• _YOUR OBJECTIVE_
Every record needs to come back as written, except for the pictures.

Stored data entries
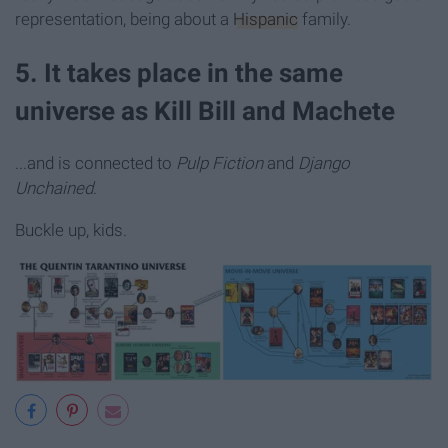
representation, being about a
Hispanic
family.
5. It takes place in the same
universe as Kill Bill and Machete
...and is connected to
Pulp Fiction
and
Django
Unchained
.
Buckle up, kids.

• _OUTPUT OF THE TASK_
representation, being about a
Hispanic
family.
5. It takes place in the same
universe as Kill Bill and Machete
...and is connected to
Pulp Fiction
and
Django
Unchained
.
Buckle up, kids.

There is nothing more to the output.